PROBLEM TO WORK ON:
Filter the entries, keeping every line with the string "lines".

PROVIDED DATA:
╭──

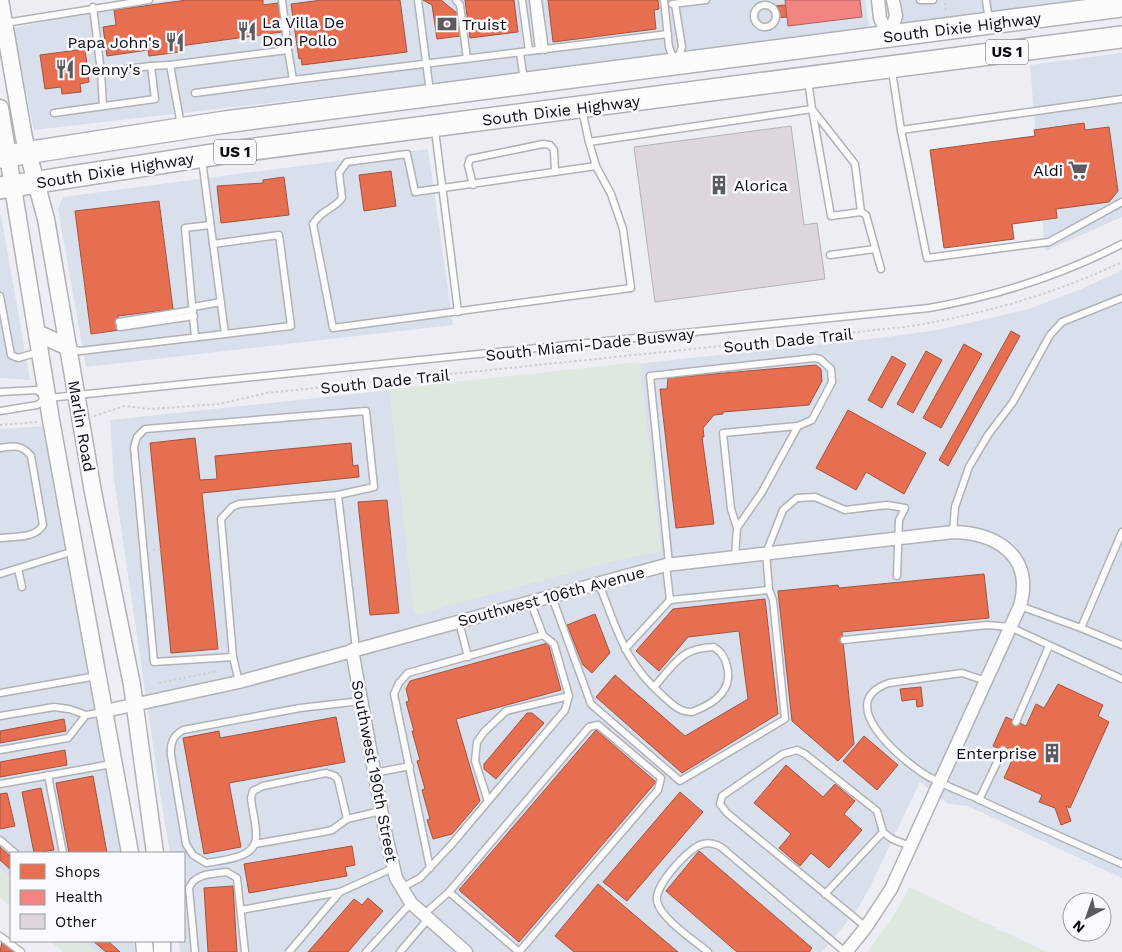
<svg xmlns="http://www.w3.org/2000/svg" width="1122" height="952" font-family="'Work Sans',sans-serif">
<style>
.built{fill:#dadfec}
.green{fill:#dee8df}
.shops{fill:#e76f51;stroke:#a5523e}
.health{fill:#f28482;stroke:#ad6060}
.building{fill:#ddd6dd;stroke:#b3b3b6}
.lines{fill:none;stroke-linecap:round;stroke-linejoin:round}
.service-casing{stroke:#b0b2b6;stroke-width:9}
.minor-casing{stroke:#b0b2b6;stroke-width:15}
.tertiary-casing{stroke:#b0b2b6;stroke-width:19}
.trunk-casing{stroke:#b0b2b6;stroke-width:24}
.path{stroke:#cfcfd1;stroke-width:2;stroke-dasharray:2.5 2.5;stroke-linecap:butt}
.service{stroke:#fcfcfd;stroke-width:6}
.minor{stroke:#fcfcfd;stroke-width:12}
.tertiary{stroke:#fcfcfd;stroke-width:16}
.trunk{stroke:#fcfcfd;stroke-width:21}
.labels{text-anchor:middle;stroke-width:5;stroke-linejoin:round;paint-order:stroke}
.shield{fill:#f8faff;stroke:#535458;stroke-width:1}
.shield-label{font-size:15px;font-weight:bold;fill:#0c0d11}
.poi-label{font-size:16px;fill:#0c0d11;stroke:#f8faff;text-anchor:start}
.street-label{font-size:16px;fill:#0c0d11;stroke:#f8faff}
</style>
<rect width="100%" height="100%" fill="#eceef4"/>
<g class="built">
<path d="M172 0H865L869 28 662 58 34 130 12 28 111 8Z"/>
<path d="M897 0H1092L902 29Z"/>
<path d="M1122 53V217L1045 251 1030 65Z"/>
<path d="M428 149 453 325 86 367 58 209 63 197Z"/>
<path d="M0 214 1 215 30 380 0 378Z"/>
<path d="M1122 270V878L968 806 949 804 920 782 868 891 856 911 822 952H180L179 941H184V853H170L161 800 114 479 110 420 879 338 938 330 1029 309 1084 288Z"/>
<path d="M43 426 63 497 120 853H11V878L0 868V429Z"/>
<path d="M84 941H134L135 952H97Z"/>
</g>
<g class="green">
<path d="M640 362 661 551 614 561 414 615 389 389Z"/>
<path d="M0 868 11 878V907L0 897Z"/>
<path d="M909 887 1047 952H867L896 912Z"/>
<path d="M50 941H84L97 952H63Z"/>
</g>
<g class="shops">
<path d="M187 0H263V5L278 3 282 32 180 46V52L149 56 148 50 107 56 103 27 116 25 114 10Z"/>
<path d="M322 0H400L407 52 302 65 301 58 299 59 291 4Z"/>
<path d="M423 0H441L457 13 460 36 437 39 432 5Z"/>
<path d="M465 0H514L518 32 470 38Z"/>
<path d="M548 0H658L659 9 654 10 656 29 553 42Z"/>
<path d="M786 5 787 17 776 18 774 6Z"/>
<path d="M85 49 89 82 80 84 81 92 62 94 61 87 45 89 40 55Z"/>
<path d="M1084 123 1085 130 1109 127 1118 191 1109 202 1056 209 1057 218 1012 224 1014 239 944 248 930 150 1035 136 1034 130Z"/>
<path d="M391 171 396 206 364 211 359 175Z"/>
<path d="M284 177 289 215 221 223 217 186 263 183V180Z"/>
<path d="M159 201 173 309 118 316 120 330 91 334 75 211Z"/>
<path d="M1011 331 1020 336 948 466 939 460Z"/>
<path d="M964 344 982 354 941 428 923 418Z"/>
<path d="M926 351 942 360 913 413 897 404Z"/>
<path d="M892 356 906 364 882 408 868 400Z"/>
<path d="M816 365 821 369 822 381 809 405 723 412V414L714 415 703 428 704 437H702L714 524 676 528 660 389H667L668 378Z"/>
<path d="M848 410 926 453 904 494 866 472 856 490 816 468Z"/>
<path d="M195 438 200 480 217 479 215 456 351 443 353 466 358 465 359 477 202 493 218 649 171 653 150 443Z"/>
<path d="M387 500 399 613 370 615 358 502Z"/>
<path d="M984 574 989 618 842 632 854 744 838 761 792 721 778 591 838 585 839 588Z"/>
<path d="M765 599 778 714 682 773 596 697 615 675 685 736 748 699 739 631 688 637 659 671 636 651 673 609Z"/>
<path d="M595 614 610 653 592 673 583 665 567 625Z"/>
<path d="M548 643 561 690 456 719 480 801 452 834 433 839 427 820 430 819 422 790 425 789 417 761 420 760 412 731H414L406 702 409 701 406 689 410 681Z"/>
<path d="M1058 684 1103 705 1098 716 1109 722 1070 808 1066 806 1071 821 1061 825 1055 808 1039 802 1042 795 1004 778 1014 756 993 746 1006 717 1026 726 1036 704 1044 708Z"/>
<path d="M921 687 923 706 917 707 916 699 902 701 900 689Z"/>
<path d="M527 713H532L544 723 496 779 484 769V764Z"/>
<path d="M336 717 345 762 229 783 241 847 204 854 183 738 219 731 220 738Z"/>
<path d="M64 719 66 731 0 743V731Z"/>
<path d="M596 730 656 782 519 942 459 890Z"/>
<path d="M864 736 898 765 877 790 843 761Z"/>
<path d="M65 750 67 765 0 777V762Z"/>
<path d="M786 765 823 797 835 784 855 801 844 814 862 830 829 868 811 853 800 866 779 848 791 834 754 803Z"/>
<path d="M93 776 107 853H69L56 783Z"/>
<path d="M41 788 54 850 34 853 22 792Z"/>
<path d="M680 792 703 812 627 901 603 882Z"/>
<path d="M7 793 15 826 0 829V794Z"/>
<path d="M352 846 355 865 345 867 347 876 249 893 244 864Z"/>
<path d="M0 847 11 857V870L0 860Z"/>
<path d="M699 851 812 948 809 952H737L666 891Z"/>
<path d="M598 884 678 952H574L555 936Z"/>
<path d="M233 886 237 952H208L204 888Z"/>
<path d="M368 898 383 911 348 952H308L354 899 362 905Z"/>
<path d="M2 941 15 952H0Z"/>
<path d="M93 941H108L120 952H106Z"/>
</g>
<path class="health" d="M785 0H860L862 17 788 26Z"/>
<path class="building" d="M791 126 804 225 817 223 825 279 655 302 634 147Z"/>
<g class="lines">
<defs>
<g id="service">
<path d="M282 0 288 50"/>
<path d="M418 0 430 92"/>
<path d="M456 0 460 5 467 59"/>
<path d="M522 0 529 51"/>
<path d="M533 0 539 50"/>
<path d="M538 0 545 50"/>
<path d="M664 0 669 47 674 61"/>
<path d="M920 0H933"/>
<path d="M986 0 989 21"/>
<path d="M672 4 706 0"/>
<path d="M675 4 682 47 677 61"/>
<circle cx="765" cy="16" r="11"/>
<path d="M5 23 149 0"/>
<path d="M520 53 524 80"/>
<path d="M151 66 170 65"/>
<path d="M892 71 901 130 927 258 1049 242 1122 202"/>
<path d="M101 72 103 106"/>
<path d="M195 93 293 80"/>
<path d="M582 110 589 142 812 109 831 216 861 212 855 164 812 109 808 80"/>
<path d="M54 113 155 99 151 66 101 72 93 7"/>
<path d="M181 125 170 65 288 50 293 80 668 34"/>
<path d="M435 130 458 312"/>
<path d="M901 130 1122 99"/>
<path d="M589 142 596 166 611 194 623 229 631 288 333 328 313 224C322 209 332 211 342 198L339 173 347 162 407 154 415 192 596 166"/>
<path d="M473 185 468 165 470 159 543 144 550 145 554 150 555 172"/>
<path d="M861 212 866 215 881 269"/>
<path d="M213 244 279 235 291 326 225 334"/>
<path d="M830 255 875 249"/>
<path d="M0 296 11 355 18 358 39 352"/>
<path d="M193 307 221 302"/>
<path d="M119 322 193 310"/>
<path d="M120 327 194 316"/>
<path d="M195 337 185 228 210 225"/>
<path d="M69 348 80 351 225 334 202 160"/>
<path d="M0 392 36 390 43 394"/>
<path d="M0 411 37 405 48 398 929 308C996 296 1062 275 1122 244"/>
<path d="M0 448C13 446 22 444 31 456L43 525C35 539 14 536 0 538"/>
<path d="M953 532 955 507 969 467 988 435 1013 402 1050 335 1062 322 1122 298"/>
<path d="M735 556 737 528 762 492 798 426 723 433 731 509 737 528"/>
<path d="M669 564 650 376 814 358 820 359 831 369 832 382 812 420 798 426"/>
<path d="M666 565 670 600"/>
<path d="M18 569 22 587"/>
<path d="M0 574 74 551"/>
<path d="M599 584C617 629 624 662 663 696 672 704 679 712 692 712 711 705 731 693 728 671 726 660 723 653 714 647 680 648 675 664 654 687"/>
<path d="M769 590 766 553 783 510 797 498 815 497 845 510 887 505 905 508 899 520 897 576"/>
<path d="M552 597 591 704 680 781 785 719 773 600 769 590 670 600 625 649"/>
<path d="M1020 606 1081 628 1122 532"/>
<path d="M459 622 468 657"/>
<path d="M1081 628 1122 645"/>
<path d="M844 640 987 625 1010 627 1122 679"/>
<path d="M233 657 154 662 134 447 137 437 145 429 366 411 374 487 338 495 356 649"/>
<path d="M986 681 962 673 889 683C834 702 897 755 921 772 937 783 958 790 976 798 1024 821 1073 842 1122 864"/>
<path d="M239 682 233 657 221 519 232 507 239 504 338 495"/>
<path d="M0 693 97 676"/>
<path d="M361 701 300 708 183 730C173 736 170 743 171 755L186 844 193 855 206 863C222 860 255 859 256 838 257 826 252 810 251 798L253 791 263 786 326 773 335 776 338 780 347 819 381 811"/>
<path d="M0 716 54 707 69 709 86 715 104 712"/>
<path d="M1016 722 1049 646"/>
<path d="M0 750 68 738 86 715"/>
<path d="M374 773 410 766"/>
<path d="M48 775 63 853"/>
<path d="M0 784 112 764"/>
<path d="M979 800 1003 750"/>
<path d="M488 801 475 761 477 742 484 732 506 711 569 696"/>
<path d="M0 840 15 853"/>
<path d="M255 844 323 832 332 830 347 819"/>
<path d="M430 868 394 694 399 683 408 673 543 635"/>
<path d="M401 888 420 878 452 844 565 710 569 696 554 644 543 635 531 603"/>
<path d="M449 892 519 952"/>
<path d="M825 894 883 832"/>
<path d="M241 910 340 892 393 868"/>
<path d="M423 915 449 892 589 727 598 725 661 778 658 790 519 952"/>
<path d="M866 927 727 813 720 804 722 796 783 754 797 750 805 754 877 811 883 832 892 839 910 846"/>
<path d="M0 936 21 952"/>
<path d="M195 952 189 888C195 873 213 874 227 872L237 878 245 952"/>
<path d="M289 952 340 892"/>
<path d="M366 952 411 903"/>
<path d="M400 952 428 919"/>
<path d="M708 952C695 941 660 918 657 901 654 886 689 847 703 844 710 842 715 844 721 847L845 952"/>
</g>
<g id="minor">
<path d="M878 0 880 18 889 37"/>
<path d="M889 37 896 16 893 0"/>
<path d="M352 650 386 836 396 878 411 903 466 952"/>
<path d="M105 711 239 682 666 565 953 532C997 533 1034 556 1020 606L891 889 866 927 846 952"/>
</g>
<g id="tertiary">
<path d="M0 0 24 138 46 219 93 492 132 685 155 853"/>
<path d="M0 108 51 420 130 853"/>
<path d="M37 333 68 347"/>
<path d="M144 941 145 952"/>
<path d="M162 941V952"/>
</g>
<g id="trunk">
<path d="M0 157 225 122 1122 6"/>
<path d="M0 188 231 152 1122 37"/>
</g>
</defs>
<use href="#service" class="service-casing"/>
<use href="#minor" class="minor-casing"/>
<use href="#tertiary" class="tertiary-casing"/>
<use href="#trunk" class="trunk-casing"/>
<g class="path">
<path d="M945 3 946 12"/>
<path d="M94 416 125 406 150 409 219 404 267 393 905 327C981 315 1052 295 1122 262"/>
<path d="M0 425 37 422"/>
<path d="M153 550 161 549"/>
<path d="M159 683 218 671"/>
</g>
<use href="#service" class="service"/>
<use href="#minor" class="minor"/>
<use href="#tertiary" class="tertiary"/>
<use href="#trunk" class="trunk"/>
</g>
<defs>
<symbol id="bank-bare" viewBox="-9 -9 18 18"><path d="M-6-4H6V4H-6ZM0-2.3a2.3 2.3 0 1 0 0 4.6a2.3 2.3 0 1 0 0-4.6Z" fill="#5a5c60" stroke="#f8faff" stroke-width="2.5" paint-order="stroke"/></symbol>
<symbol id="restaurant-bare" viewBox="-9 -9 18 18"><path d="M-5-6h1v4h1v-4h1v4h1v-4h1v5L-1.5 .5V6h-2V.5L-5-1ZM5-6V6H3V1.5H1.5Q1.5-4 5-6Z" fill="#5a5c60" stroke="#f8faff" stroke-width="2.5" paint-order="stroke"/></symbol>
<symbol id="supermarket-bare" viewBox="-9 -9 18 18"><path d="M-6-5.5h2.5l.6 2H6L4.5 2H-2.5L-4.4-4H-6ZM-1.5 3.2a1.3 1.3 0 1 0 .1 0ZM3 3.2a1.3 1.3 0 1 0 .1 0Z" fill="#5a5c60" stroke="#f8faff" stroke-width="2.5" paint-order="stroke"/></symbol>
<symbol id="building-bare" viewBox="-9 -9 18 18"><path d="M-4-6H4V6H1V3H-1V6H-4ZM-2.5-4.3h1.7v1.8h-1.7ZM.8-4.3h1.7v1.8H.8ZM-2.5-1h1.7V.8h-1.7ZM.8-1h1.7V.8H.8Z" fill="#5a5c60" stroke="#f8faff" stroke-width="2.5" paint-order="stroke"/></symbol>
</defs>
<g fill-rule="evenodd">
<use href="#bank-bare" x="433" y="10" width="28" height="28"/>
<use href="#restaurant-bare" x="233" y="17" width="28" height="28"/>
<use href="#restaurant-bare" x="161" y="28" width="28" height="28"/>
<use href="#restaurant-bare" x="51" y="55" width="28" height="28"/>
<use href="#supermarket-bare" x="1064" y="156" width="28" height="28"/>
<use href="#building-bare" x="705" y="171" width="28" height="28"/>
<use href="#building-bare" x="1038" y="739" width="28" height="28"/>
</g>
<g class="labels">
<g class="shield">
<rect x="986" y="39.5" width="42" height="25" rx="4"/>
<rect x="214" y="139.5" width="42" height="25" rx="4"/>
</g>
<g class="shield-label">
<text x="1007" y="57">US 1</text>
<text x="235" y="157">US 1</text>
</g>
<g class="poi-label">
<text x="262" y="28">La Villa De<tspan x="262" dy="18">Don Pollo</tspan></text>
<text x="462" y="30">Truist</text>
<text x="160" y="48" text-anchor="end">Papa John's</text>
<text x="80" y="75">Denny's</text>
<text x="1063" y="176" text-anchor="end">Aldi</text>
<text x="734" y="191">Alorica</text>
<text x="1037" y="759" text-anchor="end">Enterprise</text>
</g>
<g class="street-label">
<text transform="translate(962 27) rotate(-7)" y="6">South Dixie Highway</text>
<text transform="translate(561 110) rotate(-7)" y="6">South Dixie Highway</text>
<text transform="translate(115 170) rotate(-9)" y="6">South Dixie Highway</text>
<text transform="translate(788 340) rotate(-6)" y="6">South Dade Trail</text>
<text transform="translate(590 344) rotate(-6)" y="6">South Miami-Dade Busway</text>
<text transform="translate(385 381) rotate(-6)" y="6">South Dade Trail</text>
<text transform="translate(82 426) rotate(80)" y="6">Marlin Road</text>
<text transform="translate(551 596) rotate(-15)" y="6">Southwest 106th Avenue</text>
<text transform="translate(375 771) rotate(79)" y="6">Southwest 190th Street</text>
</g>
</g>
<rect x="10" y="852" width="175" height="90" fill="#f8faff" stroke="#9a9ba0"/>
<rect x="20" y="864" width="25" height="15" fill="#e76f51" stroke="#9a9ba0"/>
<text x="55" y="877" font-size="15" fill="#0c0d11">Shops</text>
<rect x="20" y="890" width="25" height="15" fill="#f28482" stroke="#9a9ba0"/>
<text x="55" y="902" font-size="15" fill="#0c0d11">Health</text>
<rect x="20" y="914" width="25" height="15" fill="#ddd6dd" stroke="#9a9ba0"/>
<text x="55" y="927" font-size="15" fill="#0c0d11">Other</text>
<g transform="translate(1087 917) rotate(221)"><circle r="24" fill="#f8faff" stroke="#9a9ba0"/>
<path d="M0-4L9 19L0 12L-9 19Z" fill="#5a5c60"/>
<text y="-8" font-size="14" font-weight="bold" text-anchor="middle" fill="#0c0d11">N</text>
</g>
</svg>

╰──

RESULT:
.lines{fill:none;stroke-linecap:round;stroke-linejoin:round}
<g class="lines">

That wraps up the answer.